Similar to his erratic behavior during the Mueller probe, the President has spent hours tweeting about the impeachment and lighting up the phone lines of his allies on Capitol Hill — including Senate Majority Leader Mitch McConnell.
Trump is calling the Majority Leader up to three times a day and making political threats, a source says.
McConnell has told a small number of Republicans about the President’s calls.
However, a spokesperson for McConnell has denied that Trump is increasingly leaning on the Republican leader in the Senate.
This story, based on a single anonymous source, is categorically false.

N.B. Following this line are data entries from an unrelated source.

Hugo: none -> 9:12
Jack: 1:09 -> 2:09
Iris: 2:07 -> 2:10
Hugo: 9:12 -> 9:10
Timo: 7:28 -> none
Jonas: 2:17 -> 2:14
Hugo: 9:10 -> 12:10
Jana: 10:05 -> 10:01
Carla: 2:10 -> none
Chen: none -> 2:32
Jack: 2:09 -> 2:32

Leader McConnell never said anything like this,” Doug Andres said.
Trump has been lashing out at GOP senators he sees as disloyal, according to the person familiar with the conversations, telling McConnell he will amplify attacks on those Republicans who criticize him.
McConnell faces his own dilemma of having to preserve the Republican majority in the Senate, while also placating an erratic President who demands nothing short of total loyalty. That will become harder as more details about Trump’s dealings with Ukraine trickle out.
Trump has already demonstrated his willingness to go after Republican defectors. After Sen. Mitt Romney, R-Utah, said it was “wrong and appalling” for Trump to suggest Ukraine and China investigate Joe Biden, Trump unloaded, calling Romney a “pompous ass” and suggesting Romney himself be impeached.
Trump has also been mistrustful of Republicans who are reticent to defend him publicly, often lamenting that Democrats are much better at staying in line with their party heads than his own.